**TEXT SECTION**
■ ■ ■ ■ ■
You signed with Jae Millz’ label Wanna Blow Entertainment. How did that deal come about? 

I had this kid named Von who is still a good friend of mine. He took me around Nige and Tone and Wanna Blow. I spit for them and they heard the records that I had and they could see that I made real songs and real records. They embraced me, man. I’m not going to lie, the whole family over there embraces me, from Jae Millz to everybody. That’s kind of like my extended family. I have my own label Bottom Music and they’re my extended family. It was kind of different for me because I’m from Jersey and you, now there’s always been that New York-New Jersey thing going on. They took me in and they embraced me and it was no problem. It was kind of like the perfect marriage. 

What made you want to sign to Wanna Blow? 

They let me be my own man. That’s the whole thing right now. Right now I’m stepping in the forefront and being my own man and taking care of my own career because they have a lot on their plates as well. I stepped up and took my career in my own hands at this point. With Paolo at Wanna Blow overseas, my overseas market is really good right now. My market in Italy and other places is crazy. I really wanted to branch out and come to that market and then come back to the U.S. market and have the U.S. market accept what I’ve done already because it’s hard to go to Europe and get known and them come back to the U.S. and get known. 

What kind of response do you get overseas? 

Overseas it’s crazy, man. I got records with a lot of big artists over there like S.A.S. and the biggest artist in Italy. They just embrace me, man. From the time I jumped off the plane, it was just totally different, man. I had never experienced nothing like that in my life and I think that every artist should experience that. 

You also have your own label Bottom Music. What are you doing with that? 

With Bottom Music, that’s basically the flagship. That’s just my way of trying to get in the door first and kicking in the door first and that’s going to be my platform for bringing other artists through and letting them feel the game and seeing what it is and seeing everything happening. That’s what Bottom Music is. My motto is that in order to reach the top you must start from the bottom. It’s like, okay, if your right hand is winning, I want to be with the left because he hasn’t won a game yet. I want to get with him so he can win a game. That’s my whole thing right there. I like to start with things that people are not paying attention to or I can take something that’s old and rusty and make it shine. That’s why I came up with Bottom Music. I want to work with artists who haven’t had a chance to blow. 

You released your first Bottom Music mixtape which has a lot of great songs on it. How are you going to make sure more people hear it? 

We’re going to re-release it. I’m working with Paolo and the rest of the team overseas. We’re going to release it before we release the next project coming straight from me. We know the people didn’t get a taste of it the way we wanted them to and that a lot of songs probably went over their heads. For you to point out “CellMate” shows me that you’re a listener. We’re going to let the people hear that again and then we’re going to hit them with the new project so they’re going to have a two for one.
■ ■ ■ ■ ■
**TASK GOAL**
Rewrite the interview passage starting at "What made you" and ending at "you get overseas?", putting "France" in place of "Italy".

**Entries drawn from a collection**
■ ■ ■ ■ ■
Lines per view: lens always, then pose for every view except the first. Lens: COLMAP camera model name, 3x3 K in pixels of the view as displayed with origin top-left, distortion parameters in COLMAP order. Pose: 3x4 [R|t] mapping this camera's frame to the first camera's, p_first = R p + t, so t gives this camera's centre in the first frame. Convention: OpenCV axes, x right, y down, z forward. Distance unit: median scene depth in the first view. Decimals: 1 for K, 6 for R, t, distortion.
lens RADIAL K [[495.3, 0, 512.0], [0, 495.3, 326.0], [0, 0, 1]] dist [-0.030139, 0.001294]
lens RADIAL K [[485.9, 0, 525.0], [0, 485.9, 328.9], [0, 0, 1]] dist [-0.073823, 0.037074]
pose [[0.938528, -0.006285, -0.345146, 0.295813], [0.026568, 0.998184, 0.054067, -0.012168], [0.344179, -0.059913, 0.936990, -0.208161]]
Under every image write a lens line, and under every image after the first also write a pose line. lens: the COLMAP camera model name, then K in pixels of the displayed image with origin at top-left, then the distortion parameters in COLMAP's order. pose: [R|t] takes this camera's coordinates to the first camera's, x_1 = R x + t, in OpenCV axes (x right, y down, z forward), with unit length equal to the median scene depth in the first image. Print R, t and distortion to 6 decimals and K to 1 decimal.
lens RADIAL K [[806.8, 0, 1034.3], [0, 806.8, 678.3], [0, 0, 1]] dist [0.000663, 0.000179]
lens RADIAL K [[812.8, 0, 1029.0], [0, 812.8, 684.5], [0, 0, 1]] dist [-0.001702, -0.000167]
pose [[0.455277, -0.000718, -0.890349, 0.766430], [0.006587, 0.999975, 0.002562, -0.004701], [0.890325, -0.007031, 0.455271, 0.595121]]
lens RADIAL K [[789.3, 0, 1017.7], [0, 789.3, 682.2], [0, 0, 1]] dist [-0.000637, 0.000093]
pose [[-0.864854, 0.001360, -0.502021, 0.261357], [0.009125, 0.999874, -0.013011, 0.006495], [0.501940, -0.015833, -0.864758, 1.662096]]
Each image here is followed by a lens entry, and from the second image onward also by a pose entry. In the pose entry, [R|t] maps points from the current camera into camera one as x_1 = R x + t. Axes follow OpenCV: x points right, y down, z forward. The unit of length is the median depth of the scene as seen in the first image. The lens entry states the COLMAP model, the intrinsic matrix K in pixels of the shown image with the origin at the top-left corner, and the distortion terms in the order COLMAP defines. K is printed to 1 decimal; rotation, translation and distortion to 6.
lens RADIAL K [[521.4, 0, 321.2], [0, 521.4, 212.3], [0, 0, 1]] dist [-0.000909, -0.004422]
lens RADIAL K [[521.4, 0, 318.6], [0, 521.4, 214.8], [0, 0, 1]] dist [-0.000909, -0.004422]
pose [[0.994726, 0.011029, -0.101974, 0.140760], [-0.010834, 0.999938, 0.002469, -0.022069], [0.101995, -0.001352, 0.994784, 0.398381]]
■ ■ ■ ■ ■
**ANSWER BOX**
What made you want to sign to Wanna Blow? 

They let me be my own man. That’s the whole thing right now. Right now I’m stepping in the forefront and being my own man and taking care of my own career because they have a lot on their plates as well. I stepped up and took my career in my own hands at this point. With Paolo at Wanna Blow overseas, my overseas market is really good right now. My market in France and other places is crazy. I really wanted to branch out and come to that market and then come back to the U.S. market and have the U.S. market accept what I’ve done already because it’s hard to go to Europe and get known and them come back to the U.S. and get known. 

What kind of response do you get overseas?